#### EXERCISE AIM:
Go through the data line by line. Copy each one holding the string "middle".

---------- MATERIAL PROVIDED

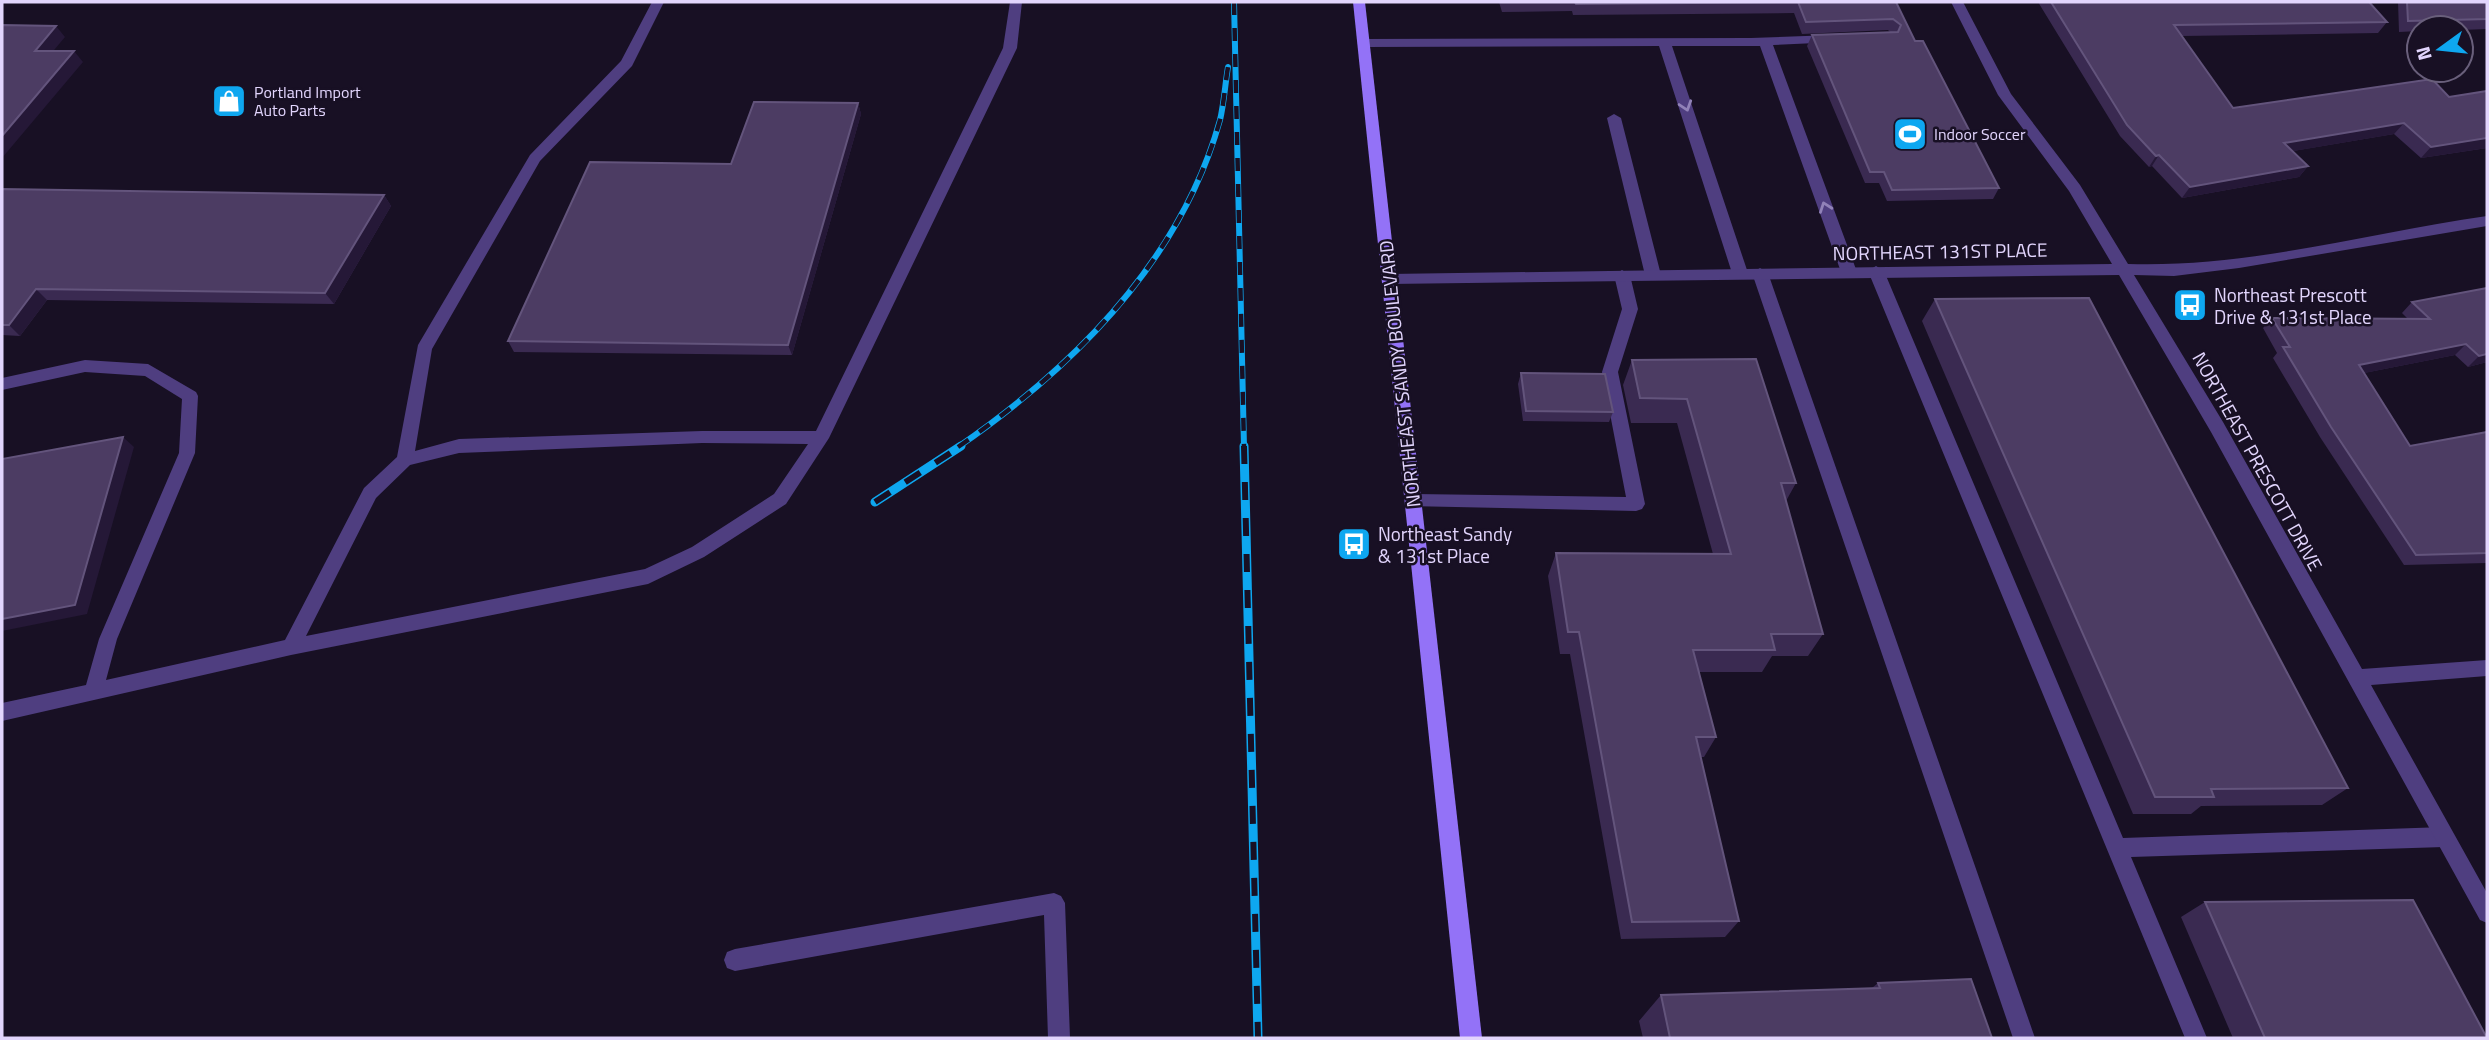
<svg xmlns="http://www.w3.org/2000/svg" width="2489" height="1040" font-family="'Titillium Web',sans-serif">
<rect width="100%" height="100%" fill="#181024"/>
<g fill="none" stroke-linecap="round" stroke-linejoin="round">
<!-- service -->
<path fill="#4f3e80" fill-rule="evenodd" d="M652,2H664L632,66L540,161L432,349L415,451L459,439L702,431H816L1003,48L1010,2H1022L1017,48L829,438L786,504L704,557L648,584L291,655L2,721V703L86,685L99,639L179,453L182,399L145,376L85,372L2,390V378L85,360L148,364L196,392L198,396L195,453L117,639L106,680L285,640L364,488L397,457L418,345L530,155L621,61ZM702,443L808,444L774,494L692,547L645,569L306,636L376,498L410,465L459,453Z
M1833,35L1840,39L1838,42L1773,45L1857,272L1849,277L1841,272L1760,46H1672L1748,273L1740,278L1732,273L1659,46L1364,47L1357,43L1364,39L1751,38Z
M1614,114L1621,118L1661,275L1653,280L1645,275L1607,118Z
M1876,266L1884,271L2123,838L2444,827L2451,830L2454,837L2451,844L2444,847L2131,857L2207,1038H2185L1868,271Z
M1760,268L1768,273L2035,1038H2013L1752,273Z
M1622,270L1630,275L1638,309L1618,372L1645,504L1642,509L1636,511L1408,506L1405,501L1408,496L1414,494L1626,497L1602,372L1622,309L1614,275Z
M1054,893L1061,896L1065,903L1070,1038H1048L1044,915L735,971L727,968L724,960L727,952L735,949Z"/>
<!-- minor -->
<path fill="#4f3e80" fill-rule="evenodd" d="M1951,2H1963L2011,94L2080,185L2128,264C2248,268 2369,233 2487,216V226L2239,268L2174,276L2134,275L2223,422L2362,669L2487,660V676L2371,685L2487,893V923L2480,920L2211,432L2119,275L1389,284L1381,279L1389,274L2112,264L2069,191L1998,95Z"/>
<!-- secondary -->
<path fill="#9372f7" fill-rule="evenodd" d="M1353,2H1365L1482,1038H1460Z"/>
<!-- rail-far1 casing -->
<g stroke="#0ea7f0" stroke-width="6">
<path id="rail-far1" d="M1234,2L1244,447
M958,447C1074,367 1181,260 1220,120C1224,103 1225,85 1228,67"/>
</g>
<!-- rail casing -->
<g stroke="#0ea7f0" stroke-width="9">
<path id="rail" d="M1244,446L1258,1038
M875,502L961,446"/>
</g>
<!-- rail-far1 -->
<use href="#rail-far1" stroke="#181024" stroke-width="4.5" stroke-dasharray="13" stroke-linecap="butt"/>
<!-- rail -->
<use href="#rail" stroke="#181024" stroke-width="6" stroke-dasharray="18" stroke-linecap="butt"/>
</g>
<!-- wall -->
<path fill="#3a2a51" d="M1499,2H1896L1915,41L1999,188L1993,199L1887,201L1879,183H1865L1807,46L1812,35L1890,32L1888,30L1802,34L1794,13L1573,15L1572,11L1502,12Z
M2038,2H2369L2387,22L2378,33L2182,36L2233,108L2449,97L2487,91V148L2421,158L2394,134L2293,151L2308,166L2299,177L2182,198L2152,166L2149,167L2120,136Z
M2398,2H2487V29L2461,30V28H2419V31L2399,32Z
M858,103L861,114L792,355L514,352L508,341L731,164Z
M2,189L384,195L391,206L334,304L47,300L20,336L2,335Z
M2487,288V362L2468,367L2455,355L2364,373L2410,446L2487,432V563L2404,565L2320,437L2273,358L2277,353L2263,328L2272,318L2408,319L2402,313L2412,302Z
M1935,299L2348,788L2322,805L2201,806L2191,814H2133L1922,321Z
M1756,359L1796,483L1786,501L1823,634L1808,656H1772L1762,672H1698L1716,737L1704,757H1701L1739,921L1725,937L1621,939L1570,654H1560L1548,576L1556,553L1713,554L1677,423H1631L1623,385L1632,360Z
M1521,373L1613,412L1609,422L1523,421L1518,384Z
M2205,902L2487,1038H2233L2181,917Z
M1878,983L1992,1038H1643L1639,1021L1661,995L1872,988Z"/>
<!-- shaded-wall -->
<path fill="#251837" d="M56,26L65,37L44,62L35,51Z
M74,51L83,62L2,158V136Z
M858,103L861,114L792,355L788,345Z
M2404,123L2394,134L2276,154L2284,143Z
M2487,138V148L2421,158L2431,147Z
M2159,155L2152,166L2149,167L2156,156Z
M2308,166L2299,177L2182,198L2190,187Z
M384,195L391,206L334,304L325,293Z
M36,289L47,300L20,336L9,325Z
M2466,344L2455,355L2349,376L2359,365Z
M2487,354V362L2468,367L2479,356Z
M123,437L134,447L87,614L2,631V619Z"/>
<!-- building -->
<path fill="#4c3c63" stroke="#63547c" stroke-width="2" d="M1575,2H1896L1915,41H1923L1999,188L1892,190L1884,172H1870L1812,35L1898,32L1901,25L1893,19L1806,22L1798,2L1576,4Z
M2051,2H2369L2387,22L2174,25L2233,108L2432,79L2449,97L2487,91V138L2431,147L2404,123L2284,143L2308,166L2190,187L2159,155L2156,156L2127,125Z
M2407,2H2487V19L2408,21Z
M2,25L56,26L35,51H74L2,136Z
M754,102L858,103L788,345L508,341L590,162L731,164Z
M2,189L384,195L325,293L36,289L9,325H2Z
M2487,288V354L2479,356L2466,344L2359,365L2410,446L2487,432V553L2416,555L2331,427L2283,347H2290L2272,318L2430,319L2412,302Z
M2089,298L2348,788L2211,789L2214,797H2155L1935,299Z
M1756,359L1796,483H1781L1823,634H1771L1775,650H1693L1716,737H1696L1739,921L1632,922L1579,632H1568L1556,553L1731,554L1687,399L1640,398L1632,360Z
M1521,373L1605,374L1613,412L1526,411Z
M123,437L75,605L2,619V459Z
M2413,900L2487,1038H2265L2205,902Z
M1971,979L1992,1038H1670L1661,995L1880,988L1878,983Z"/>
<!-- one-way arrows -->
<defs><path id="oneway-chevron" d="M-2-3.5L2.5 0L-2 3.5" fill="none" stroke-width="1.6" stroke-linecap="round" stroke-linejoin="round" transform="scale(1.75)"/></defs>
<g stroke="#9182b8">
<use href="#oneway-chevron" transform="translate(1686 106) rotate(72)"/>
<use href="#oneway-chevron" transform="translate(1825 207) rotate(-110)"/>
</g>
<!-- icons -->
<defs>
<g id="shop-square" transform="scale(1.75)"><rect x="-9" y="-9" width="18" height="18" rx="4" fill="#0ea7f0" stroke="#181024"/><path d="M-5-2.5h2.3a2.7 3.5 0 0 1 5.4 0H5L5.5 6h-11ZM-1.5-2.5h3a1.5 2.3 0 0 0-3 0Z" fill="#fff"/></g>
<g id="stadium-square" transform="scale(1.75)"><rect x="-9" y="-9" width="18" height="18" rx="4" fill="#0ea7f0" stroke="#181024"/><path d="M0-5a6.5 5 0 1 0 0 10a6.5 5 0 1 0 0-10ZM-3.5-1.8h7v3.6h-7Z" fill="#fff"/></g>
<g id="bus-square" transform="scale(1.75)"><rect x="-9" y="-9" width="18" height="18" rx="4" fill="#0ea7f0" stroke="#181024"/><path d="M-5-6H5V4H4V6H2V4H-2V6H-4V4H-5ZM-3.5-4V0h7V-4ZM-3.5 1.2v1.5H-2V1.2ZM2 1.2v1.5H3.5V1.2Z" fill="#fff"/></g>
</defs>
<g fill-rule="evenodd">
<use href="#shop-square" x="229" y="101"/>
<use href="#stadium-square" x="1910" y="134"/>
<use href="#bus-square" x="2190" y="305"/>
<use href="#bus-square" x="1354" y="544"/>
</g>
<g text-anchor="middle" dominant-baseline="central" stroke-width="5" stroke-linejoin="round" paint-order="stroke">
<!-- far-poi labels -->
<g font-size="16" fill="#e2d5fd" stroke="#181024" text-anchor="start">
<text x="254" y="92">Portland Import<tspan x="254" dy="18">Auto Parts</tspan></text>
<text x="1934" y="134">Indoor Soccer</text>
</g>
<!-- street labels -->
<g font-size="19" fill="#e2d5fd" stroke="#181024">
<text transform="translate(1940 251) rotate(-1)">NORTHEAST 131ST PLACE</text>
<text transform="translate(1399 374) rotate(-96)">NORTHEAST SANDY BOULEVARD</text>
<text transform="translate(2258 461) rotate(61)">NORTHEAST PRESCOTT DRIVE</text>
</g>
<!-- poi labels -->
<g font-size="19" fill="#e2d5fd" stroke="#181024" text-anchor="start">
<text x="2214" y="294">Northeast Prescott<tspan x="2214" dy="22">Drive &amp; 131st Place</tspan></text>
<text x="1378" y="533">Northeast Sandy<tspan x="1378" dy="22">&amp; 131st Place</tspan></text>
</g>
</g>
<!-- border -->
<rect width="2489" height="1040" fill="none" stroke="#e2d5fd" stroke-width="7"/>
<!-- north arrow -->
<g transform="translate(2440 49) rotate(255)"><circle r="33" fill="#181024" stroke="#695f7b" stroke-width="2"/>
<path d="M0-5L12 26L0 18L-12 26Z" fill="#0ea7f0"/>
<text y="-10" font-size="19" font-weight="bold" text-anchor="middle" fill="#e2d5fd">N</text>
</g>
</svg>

--------------------

#### TASK RESULT:
<g text-anchor="middle" dominant-baseline="central" stroke-width="5" stroke-linejoin="round" paint-order="stroke">
<text y="-10" font-size="19" font-weight="bold" text-anchor="middle" fill="#e2d5fd">N</text>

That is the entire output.